It's been 7 months since I had my c-section with Daxton. It's hard to believe it's been that long. I have lived with pain at my incision site every single day since then. Every day. In the past month I can honestly say that the pain has subsided significantly and now it's only a twinge here and there. But it's been present with me, every day, reminding me of that ludicrous day and night of trying so badly to give birth to my boy.
We tried everything. Ultimately, my natural birth plan was rudely interrupted by an emergency c-section. I've come to terms with it. I am grateful, so very grateful. A hundred years ago my outcome might have looked very different. Thank goodness for modern medicine, truly. But I still can't believe it happened.
I can't believe that women, so very many of them, live with this kind of wound striping them forever. Having gone through this experience has given such an awakening, such an understanding and for what others have endured.
I have a new respect for the medical community and for how well cared for I was by my doctors and nurses. For real.
I'm more aware than ever of how very strong women are.
I'm astounded by how beautiful and terrifying and gracious childbirth is.
The thing about having babies and becoming a mother is that it changes you. Forever. All the things you once thought about parenthood and "what you will do" means nothing. All the moments of judgement you once had toward other parents - you will find yourself in their shoes. You will find yourself remembering how you once judged someone for shoving an iPhone in their child's hand when they were screaming in public. You realize it at the exact moment that you are doing the same thing. I'm not saying its right, I'm saying you will find yourself doing it though.
This journey has humbled me.
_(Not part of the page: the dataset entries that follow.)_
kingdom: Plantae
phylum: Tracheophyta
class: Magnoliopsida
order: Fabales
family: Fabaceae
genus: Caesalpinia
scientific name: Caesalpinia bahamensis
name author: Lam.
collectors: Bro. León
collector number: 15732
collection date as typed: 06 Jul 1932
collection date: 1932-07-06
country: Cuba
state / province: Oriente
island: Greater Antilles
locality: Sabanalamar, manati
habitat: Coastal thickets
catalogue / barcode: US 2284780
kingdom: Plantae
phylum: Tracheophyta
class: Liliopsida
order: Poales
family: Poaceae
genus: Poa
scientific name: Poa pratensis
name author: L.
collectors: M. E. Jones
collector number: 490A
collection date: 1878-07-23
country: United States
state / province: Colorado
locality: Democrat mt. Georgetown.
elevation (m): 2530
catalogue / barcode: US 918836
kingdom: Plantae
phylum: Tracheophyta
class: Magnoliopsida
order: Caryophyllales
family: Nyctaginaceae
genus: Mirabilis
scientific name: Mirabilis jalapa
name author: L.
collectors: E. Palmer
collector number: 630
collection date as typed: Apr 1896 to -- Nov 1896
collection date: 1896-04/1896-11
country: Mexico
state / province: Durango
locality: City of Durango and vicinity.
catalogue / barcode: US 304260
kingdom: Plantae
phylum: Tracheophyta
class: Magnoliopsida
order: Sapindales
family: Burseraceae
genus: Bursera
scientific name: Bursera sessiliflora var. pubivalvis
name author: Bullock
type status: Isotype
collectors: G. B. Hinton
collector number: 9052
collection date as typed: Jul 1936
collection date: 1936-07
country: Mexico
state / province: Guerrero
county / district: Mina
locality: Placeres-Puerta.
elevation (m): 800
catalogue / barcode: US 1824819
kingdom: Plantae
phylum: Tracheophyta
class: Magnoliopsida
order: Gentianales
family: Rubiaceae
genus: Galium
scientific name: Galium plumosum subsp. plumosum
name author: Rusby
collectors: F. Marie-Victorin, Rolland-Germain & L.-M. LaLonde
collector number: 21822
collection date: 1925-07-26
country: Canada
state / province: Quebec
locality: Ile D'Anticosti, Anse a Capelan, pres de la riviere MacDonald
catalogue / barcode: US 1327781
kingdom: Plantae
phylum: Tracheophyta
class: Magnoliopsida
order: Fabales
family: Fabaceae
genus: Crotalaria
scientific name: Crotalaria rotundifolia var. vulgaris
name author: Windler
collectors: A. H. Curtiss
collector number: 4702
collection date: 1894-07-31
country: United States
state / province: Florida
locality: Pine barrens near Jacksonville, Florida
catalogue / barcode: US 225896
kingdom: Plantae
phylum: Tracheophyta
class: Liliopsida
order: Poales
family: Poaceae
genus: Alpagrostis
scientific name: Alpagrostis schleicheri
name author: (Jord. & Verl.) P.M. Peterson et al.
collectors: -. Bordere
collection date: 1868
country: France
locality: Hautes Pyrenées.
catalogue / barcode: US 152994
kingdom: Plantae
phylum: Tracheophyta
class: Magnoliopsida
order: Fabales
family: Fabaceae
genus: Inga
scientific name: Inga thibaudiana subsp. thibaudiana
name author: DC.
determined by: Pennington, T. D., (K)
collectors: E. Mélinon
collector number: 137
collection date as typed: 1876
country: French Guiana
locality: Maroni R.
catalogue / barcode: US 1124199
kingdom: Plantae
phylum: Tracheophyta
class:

I used to think people who had c-sections were weak. They couldn't give birth or didn't really have the will to finish the job. Of course, I didn't mean to have these judgements. Forgive me, all of you. These thoughts were based on ignorance (as most judgements are). But after my experience, I see now how wrong I was. I worked so hard for both of my baby boys. It's the hardest work I have ever done. I was so strong and so fierce and yet my outcomes with both of my babies were so different. Everett was born naturally without any pain medications after 36 long hours. Daxton was delivered via c-section after 24 hours of labor, and an escalation from no pain meds to an introduction of pitocin, an epidural and finally, the emergency surgery. In fact, I think I even worked even harder for Daxton and still had a c-section. Life is strange, friends. Babies are worth it, though.
The day you give birth, there is awe and wonder at the new life you just created. But there is very little celebrated about your new life - when you become a mom, you are getting a new identity. You are forever changed. And to be honest, giving birth is kind of like the hazing before you get into the mom club. I'm kidding (sort of). But it's hard to find time or energy to really celebrate your own new identity. It's all so different - the new feelings (aka crazy hormones that are running the show), the new body (that you're trying to get on board with and not have self-loathing toward), the instincts of protection and ferocious love and adoration for your squishy (in my case, hefty), little love.
Nothing can prepare you for parenthood. You're never ready. But I can say with certainty that any pre-concieved judgements I once had towards other mothers is totally gone. Whenever I see a mom barking at her child at the grocery store, I say a silent prayer for her. Who knows what kind of day she's had and what kind of pressure she's been under, the lack of sleep she's probably be living with, the overwhelm she must be feeling. Grace grace grace. Grace for all the mamas!
I saw a cool-looking mom the other day at Target. We were both checking out at different registers, and she was holding her infant while her toddler was pulling on her shirt, and she was swiping her credit card and loading bags into her buggy and she was just momming so hard. I hollered over to her, "You're doing it! You got this mama!" and without even a pause she put up her one free hand and hollered back, "You're doing it, too, mama! You're amazing!" and then we both went our separate ways. It was such an empowering, fun, warming moment with a complete stranger - I love the camaraderie of motherhood and the dissipation of competition. We are all in this together and I am so grateful for my baby boys who have introduced me to my best life - full of love and wonder and the fight for this good gift of life.
So to all of you mamas out there - you're doing it! You're amazing! You got this.